Thursday, September 14, 2017

Making a Ghawazee for the Renaissance Faire

Every September, our local Renaissance Faires open their doors for a several weekends. Looking through my wardrobe, I decided that it was time to make myself a new outfit. It had been several years since I made one. The Ghawazee is probably one of the easier ones to make. 


This pattern from AlterYears is one I had made previously, so it was an easy enough pattern to "whip" up as I didn't have to make a mockup. However, I did make the muslin lining first, just case I had to make any modifications to it. My sister-in-law had scored some striped fabric from a garage sale, and she was kind enough to give me about 3 yards, which was more than enough to make this pattern. She'll probably be making one for herself, so we'll end up matching at one point. :-)

The pattern is easy and straightforward in its instruction. There are only about 5 pattern pieces, which all involve straight seams. The "hardest" part is adding grommets and hemming.

Unfortunately, I forgot to take some before shots, but these are the finished shots on my dress mannequin.

What's nice about this outfit is that I can wear it with a skirt, harem pants, and any sort of ren faire blouse I might have. The look of the outfit changes with whatever color I choose for the skirt, pants, or blouse. So I can still use this with my existing skirts without a fuss.

It's also very light weight and a lot more comfortable to wear in heat, as there are some weekends during the faire season, which are unbearably hot.

Monday, September 11, 2017

Re-organizing our Sewing Closet

Every now and then, I have to re-organize our sewing stuff because it's gotten too disorganized as things are shuffled around, put into the wrong place, or we start piling things instead of putting them away.

I was looking for something in particular that I knew I had, but couldn't not find, so I started on a massive re-organization binge. Of course, I didn't take BEFORE photos, but I'll just amaze with the AFTER photos.

Collected data entries:
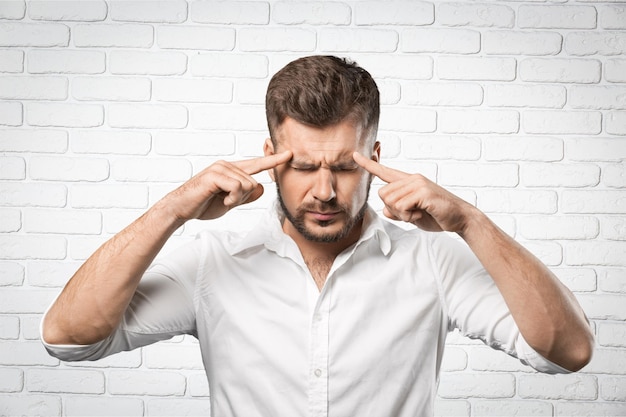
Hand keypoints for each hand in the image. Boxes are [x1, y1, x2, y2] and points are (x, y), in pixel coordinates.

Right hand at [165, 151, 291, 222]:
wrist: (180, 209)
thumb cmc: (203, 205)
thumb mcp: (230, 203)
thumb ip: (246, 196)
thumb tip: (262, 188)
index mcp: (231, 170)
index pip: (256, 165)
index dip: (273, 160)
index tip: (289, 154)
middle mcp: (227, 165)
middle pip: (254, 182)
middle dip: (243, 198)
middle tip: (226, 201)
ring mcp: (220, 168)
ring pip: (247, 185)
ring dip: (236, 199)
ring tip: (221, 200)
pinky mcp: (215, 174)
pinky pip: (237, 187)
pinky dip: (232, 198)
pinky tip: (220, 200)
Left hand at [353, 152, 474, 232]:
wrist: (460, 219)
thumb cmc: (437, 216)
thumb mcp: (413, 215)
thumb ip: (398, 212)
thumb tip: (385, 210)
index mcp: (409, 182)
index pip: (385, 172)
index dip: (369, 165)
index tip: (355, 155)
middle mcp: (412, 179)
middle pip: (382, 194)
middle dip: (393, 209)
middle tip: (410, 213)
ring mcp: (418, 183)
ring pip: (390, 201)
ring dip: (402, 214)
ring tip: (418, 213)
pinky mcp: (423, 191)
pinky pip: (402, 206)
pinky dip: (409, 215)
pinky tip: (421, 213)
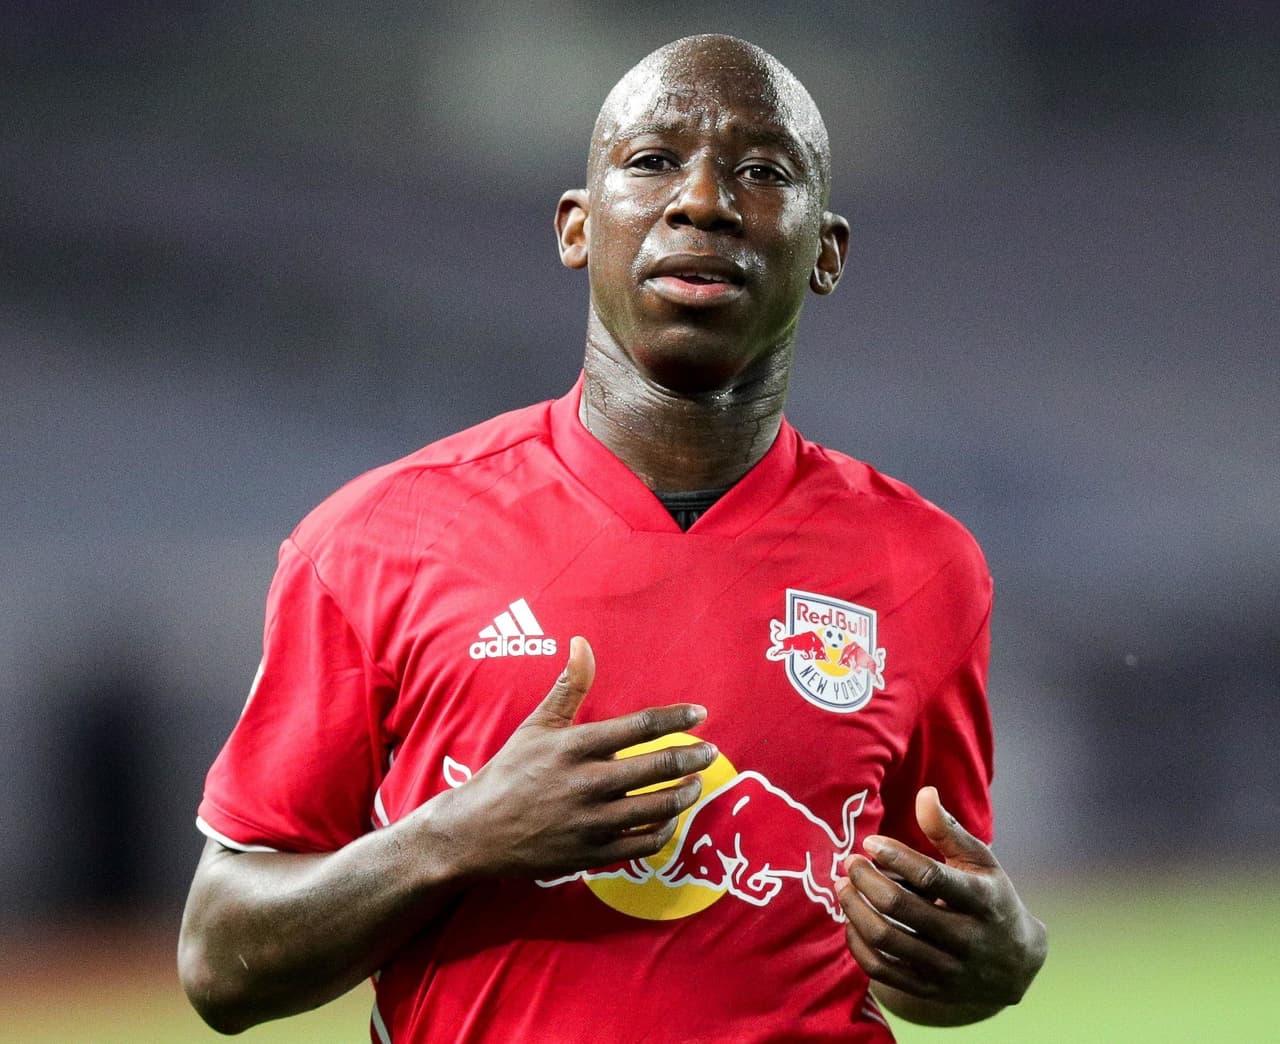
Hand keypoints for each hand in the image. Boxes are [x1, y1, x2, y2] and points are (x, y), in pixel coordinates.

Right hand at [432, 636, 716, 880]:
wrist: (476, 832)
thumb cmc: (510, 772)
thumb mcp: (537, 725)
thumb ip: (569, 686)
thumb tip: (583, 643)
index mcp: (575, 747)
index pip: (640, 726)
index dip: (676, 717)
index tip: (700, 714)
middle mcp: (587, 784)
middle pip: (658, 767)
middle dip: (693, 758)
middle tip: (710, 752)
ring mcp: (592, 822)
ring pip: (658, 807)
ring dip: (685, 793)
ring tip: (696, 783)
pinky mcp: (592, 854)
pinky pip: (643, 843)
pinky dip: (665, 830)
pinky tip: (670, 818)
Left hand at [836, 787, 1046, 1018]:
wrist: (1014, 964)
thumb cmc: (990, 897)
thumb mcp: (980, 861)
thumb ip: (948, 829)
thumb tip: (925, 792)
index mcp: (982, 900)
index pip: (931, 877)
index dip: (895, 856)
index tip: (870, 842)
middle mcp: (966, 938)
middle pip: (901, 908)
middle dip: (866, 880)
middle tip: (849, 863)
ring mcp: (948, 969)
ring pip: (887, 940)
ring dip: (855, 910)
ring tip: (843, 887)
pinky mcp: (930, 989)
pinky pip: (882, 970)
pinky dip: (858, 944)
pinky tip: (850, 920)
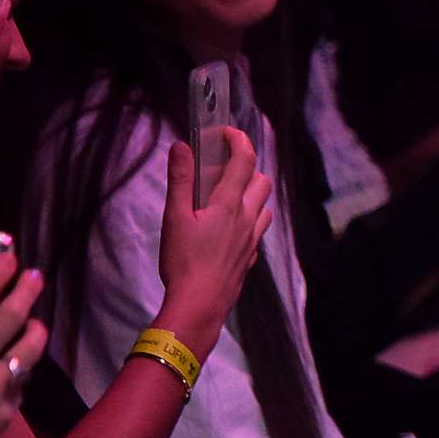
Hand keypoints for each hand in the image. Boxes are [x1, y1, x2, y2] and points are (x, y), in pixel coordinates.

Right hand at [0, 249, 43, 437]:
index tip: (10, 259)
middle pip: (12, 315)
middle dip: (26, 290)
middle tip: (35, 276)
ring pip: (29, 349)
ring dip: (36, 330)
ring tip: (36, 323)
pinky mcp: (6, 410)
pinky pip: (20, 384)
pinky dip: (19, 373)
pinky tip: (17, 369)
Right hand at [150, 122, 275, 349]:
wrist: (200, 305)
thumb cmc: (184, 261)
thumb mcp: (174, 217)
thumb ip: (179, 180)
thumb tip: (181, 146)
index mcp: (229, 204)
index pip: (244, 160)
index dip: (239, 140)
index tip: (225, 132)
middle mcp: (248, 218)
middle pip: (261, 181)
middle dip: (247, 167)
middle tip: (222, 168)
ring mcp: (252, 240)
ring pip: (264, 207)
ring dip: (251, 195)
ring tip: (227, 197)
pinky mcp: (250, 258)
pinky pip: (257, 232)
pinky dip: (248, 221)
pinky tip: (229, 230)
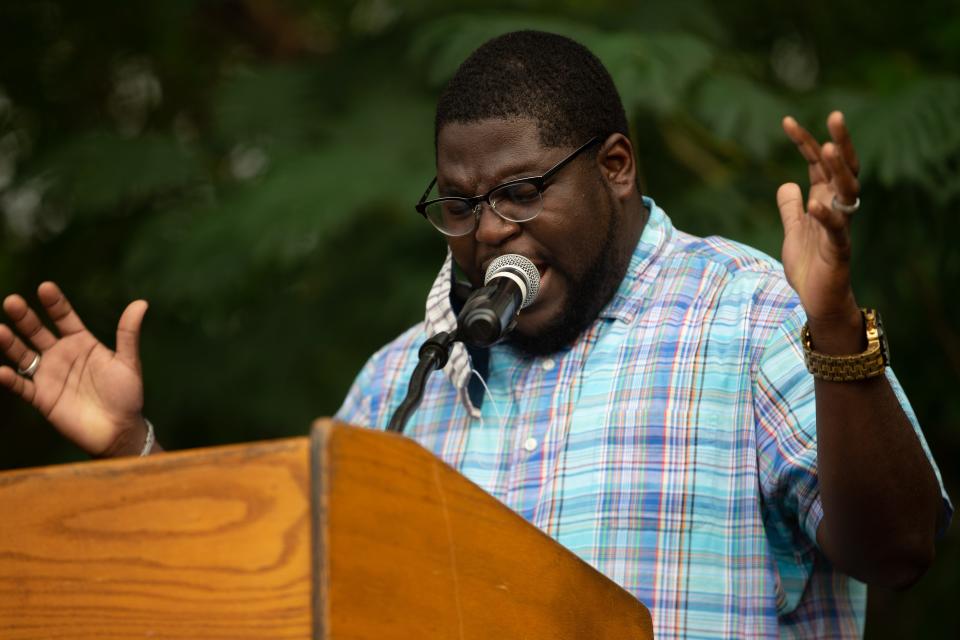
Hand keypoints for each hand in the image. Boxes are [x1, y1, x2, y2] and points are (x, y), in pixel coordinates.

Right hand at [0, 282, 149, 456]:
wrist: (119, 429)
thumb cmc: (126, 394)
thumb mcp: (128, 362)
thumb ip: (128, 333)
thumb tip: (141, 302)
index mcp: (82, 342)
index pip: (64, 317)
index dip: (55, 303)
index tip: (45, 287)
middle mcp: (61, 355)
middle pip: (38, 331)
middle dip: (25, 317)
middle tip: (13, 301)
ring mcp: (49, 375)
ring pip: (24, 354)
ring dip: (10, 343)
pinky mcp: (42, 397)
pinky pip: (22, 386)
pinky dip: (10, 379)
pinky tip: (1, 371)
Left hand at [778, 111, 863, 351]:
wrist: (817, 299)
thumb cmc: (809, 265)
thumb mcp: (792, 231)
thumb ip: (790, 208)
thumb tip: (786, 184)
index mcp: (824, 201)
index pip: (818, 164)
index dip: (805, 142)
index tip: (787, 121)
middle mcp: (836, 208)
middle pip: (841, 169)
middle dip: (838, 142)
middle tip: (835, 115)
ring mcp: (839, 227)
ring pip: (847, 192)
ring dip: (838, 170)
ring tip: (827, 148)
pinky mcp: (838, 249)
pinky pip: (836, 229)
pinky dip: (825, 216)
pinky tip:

--- Assignment ---
According to the sewing blog, which garments can the Ghawazee be worn with? None of these rows are needed.

--- Written solution ---
- a skirt
- harem pants
- any sort of ren faire blouse